[Opening RAW DATA section]
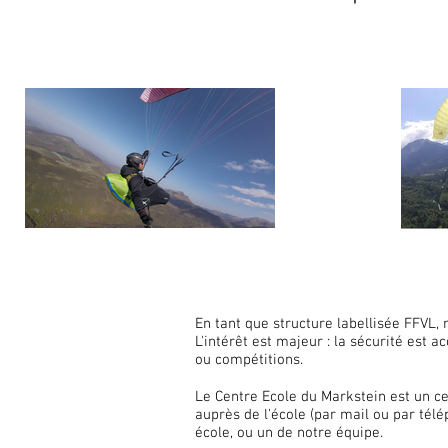
En tant que structure labellisée FFVL, 
L'intérêt est majeur : la sécurité est a
ou compétitions.
Le Centre Ecole du Markstein est un ce
auprès de l'école (par mail ou par tél
école, ou un de notre équipe.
[Closing RAW DATA section]
WHAT YOU SHOULD DO
Scan the records above for the word "école" and return every line where it occurs.

WORKED SOLUTION
auprès de l'école (par mail ou par tél
école, ou un de notre équipe.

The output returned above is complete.